Technical documentation for the FPB-based code injection system.
FPBInject enables runtime function hooking on ARM Cortex-M microcontrollers using the Flash Patch and Breakpoint (FPB) hardware unit. It redirects function calls to custom code in RAM without modifying Flash memory.
The system consists of four major components: Lower Machine (embedded firmware), Upper Machine (WebServer), Compiler (cross-compilation toolchain), and GDB (symbol resolution engine). They work together to achieve a complete injection workflow.
graph LR
Browser["🌐 Browser<br/>Web UI / Terminal / Editor"]

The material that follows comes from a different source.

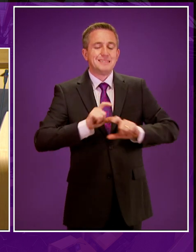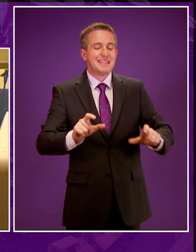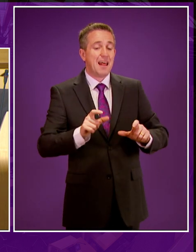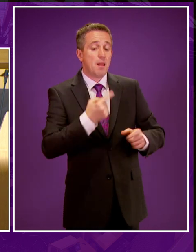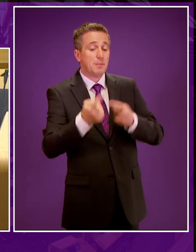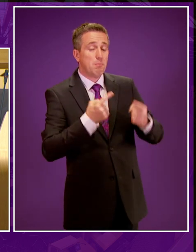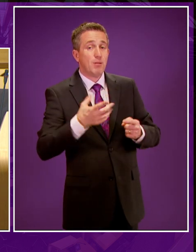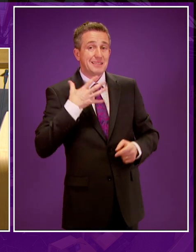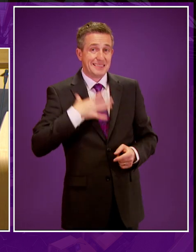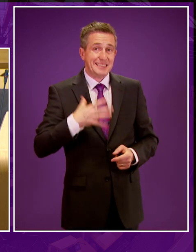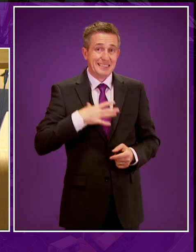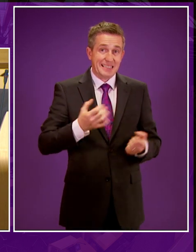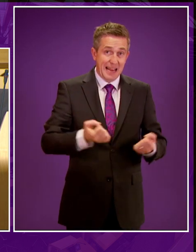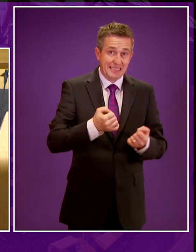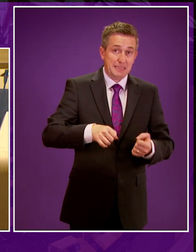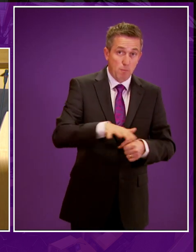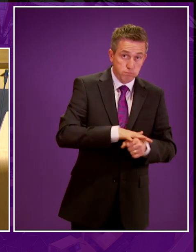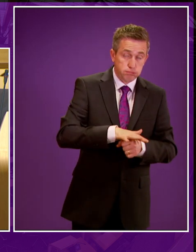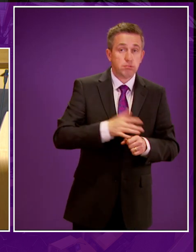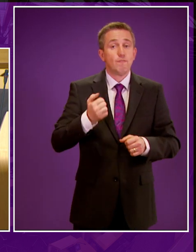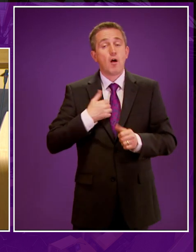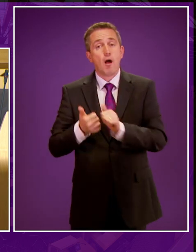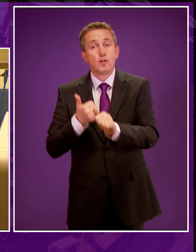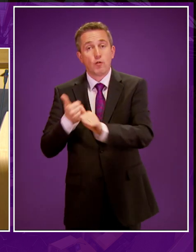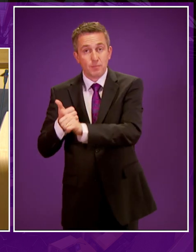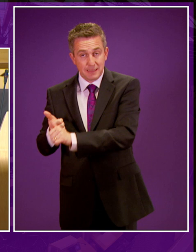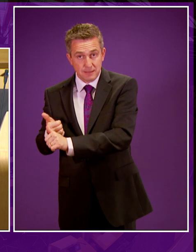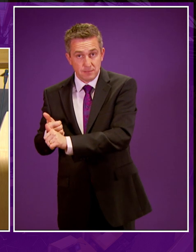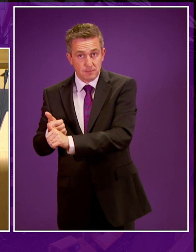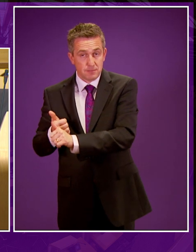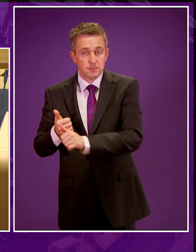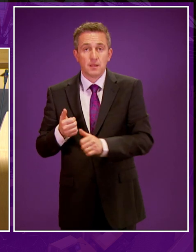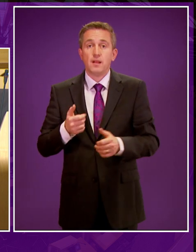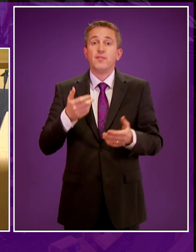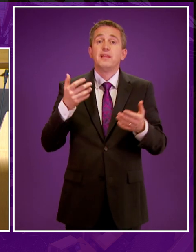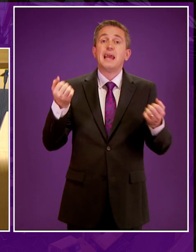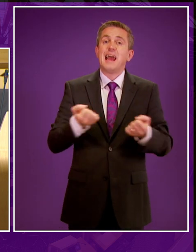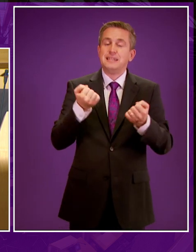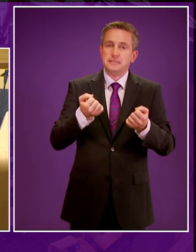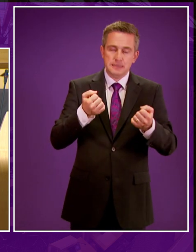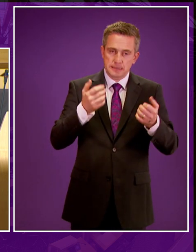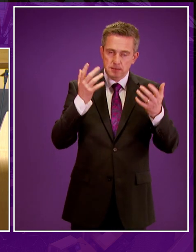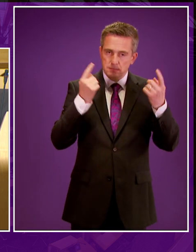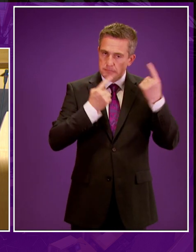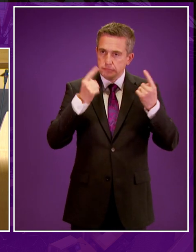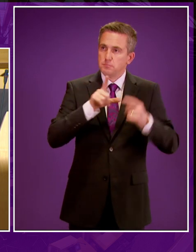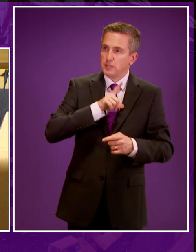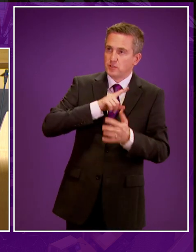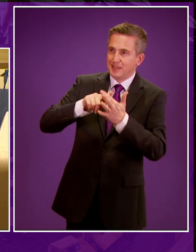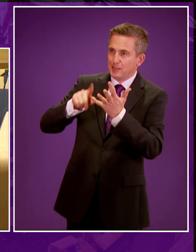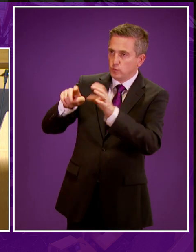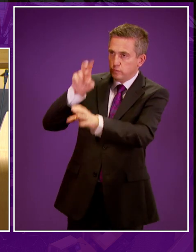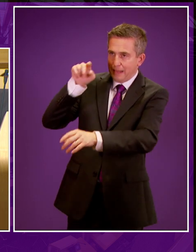continues both domestically and in our economy. The considerable difficulties for our energy market of Brexit can't be underestimated,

subgraph Upper["Upper Machine (Python · Flask)"]
FPI["FPBInject<br/>Orchestrator"]
end
subgraph Tools["Host Tools"]
CC["Compiler<br/>arm-none-eabi-gcc"]
GDB["GDB<br/>DWARF Engine"]
end
subgraph Lower["Lower Machine (ARM Cortex-M)"]
FW_CORE["Firmware<br/>fl_exec_cmd"]
FPB_HW["FPB Hardware"]
end
Browser -->|"HTTP REST + SSE"| FPI
FPI -->|"Invoke"| CC
FPI -->|"GDB/MI"| GDB
FPI ==>|"UART · Text Protocol<br/>Base64 + CRC-16"| FW_CORE
GDB -.->|"RSP m/M → Serial"| FW_CORE
FW_CORE --> FPB_HW
graph TB
subgraph Routes["Flask Blueprints (REST API)"]

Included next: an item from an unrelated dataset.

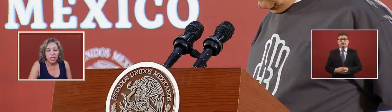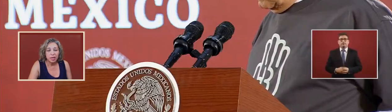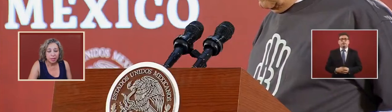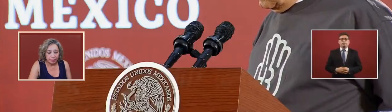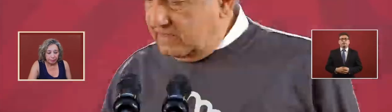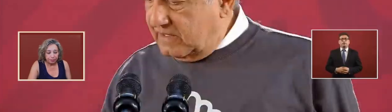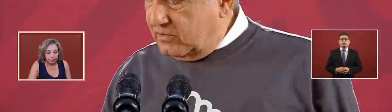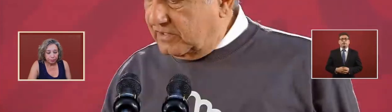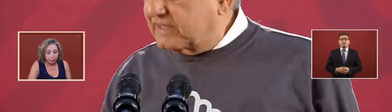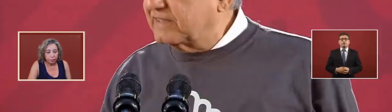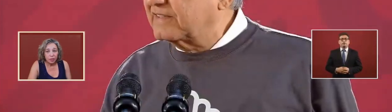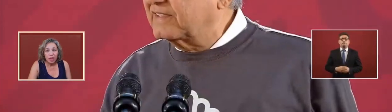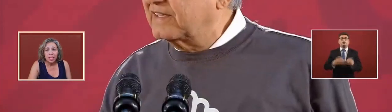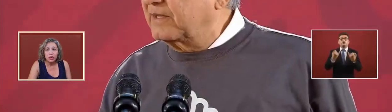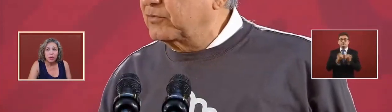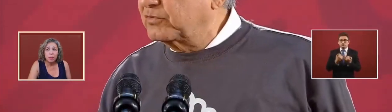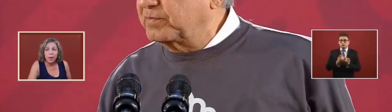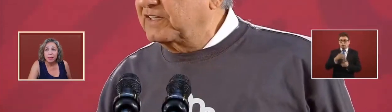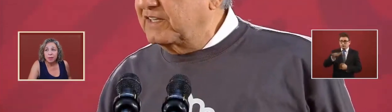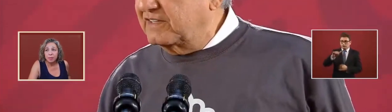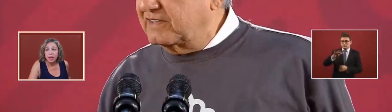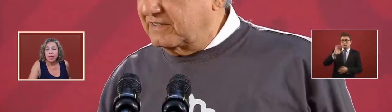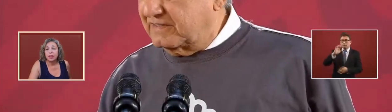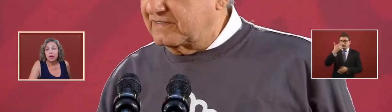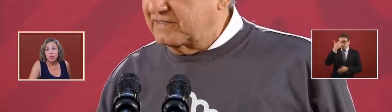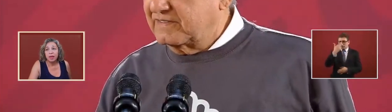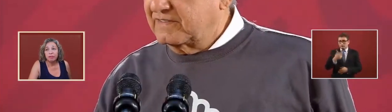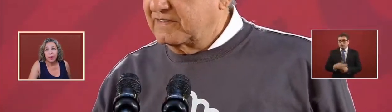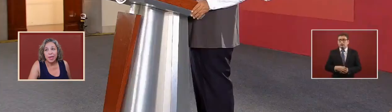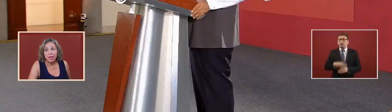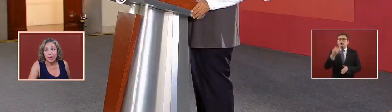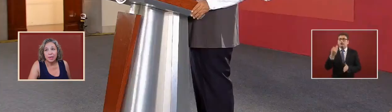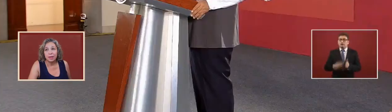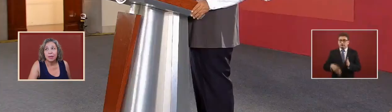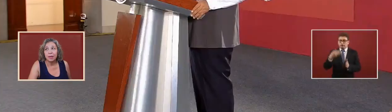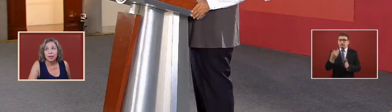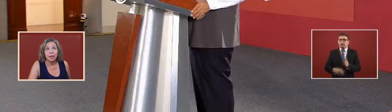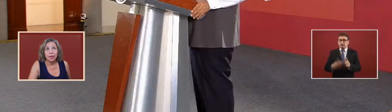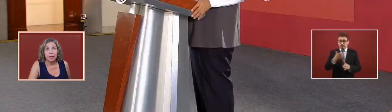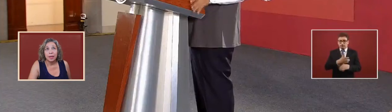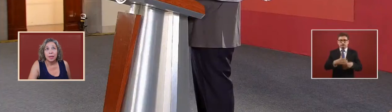appreciate and to remind them that we have pending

R_CONN["connection.py<br/>/connect /status"]
R_FPB["fpb.py<br/>/fpb/inject /unpatch"]
R_PATCH["patch.py<br/>/patch/source"]
R_SYM["symbols.py"]
R_TRANS["transfer.py"]
R_GDB["gdb.py"]
R_WATCH["watch.py"]
end
subgraph Core["Core Modules"]
FPI["FPBInject<br/>fpb_inject.py"]
PROTO["FPBProtocol<br/>serial_protocol.py"]

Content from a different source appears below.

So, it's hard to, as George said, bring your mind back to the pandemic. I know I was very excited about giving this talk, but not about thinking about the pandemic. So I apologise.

COMP["compile_inject<br/>compiler.py"]
PGEN["PatchGenerator<br/>patch_generator.py"]
ELF["elf_utils.py"]
FT["FileTransfer<br/>file_transfer.py"]
end
subgraph GDBStack["GDB Stack"]
GM["GDBManager"]
GS["GDBSession"]
GB["GDBRSPBridge"]
end
subgraph Services["Services"]
DW["DeviceWorker<br/>Serial I/O Thread"]
FW["FileWatcher<br/>Auto Inject"]
STATE["AppState<br/>DeviceState"]
end
MCP["MCP Server<br/>AI Agent Interface"]
R_FPB --> FPI
R_PATCH --> PGEN
R_SYM --> GS
R_TRANS --> FT
R_GDB --> GM
FPI --> PROTO
FPI --> COMP
FPI --> GS
FPI --> PGEN
GM --> GS
GM --> GB
GB -->|"RSP m/M"| PROTO
FPI --> DW
PROTO --> DW
FW -->|"File Change"| FPI
MCP --> FPI
DW --> STATE
graph LR
CCJSON["compile_commands.json"] --> FLAGS["Extract Flags<br/>-I -D -mcpu ..."]
FLAGS --> GCC["gcc -c<br/>→ patch.o"]
GCC --> LD["ld -Tscript.ld<br/>--just-symbols=firmware.elf<br/>→ patch.elf"]
LD --> OBJCOPY["objcopy -O binary<br/>→ patch.bin"]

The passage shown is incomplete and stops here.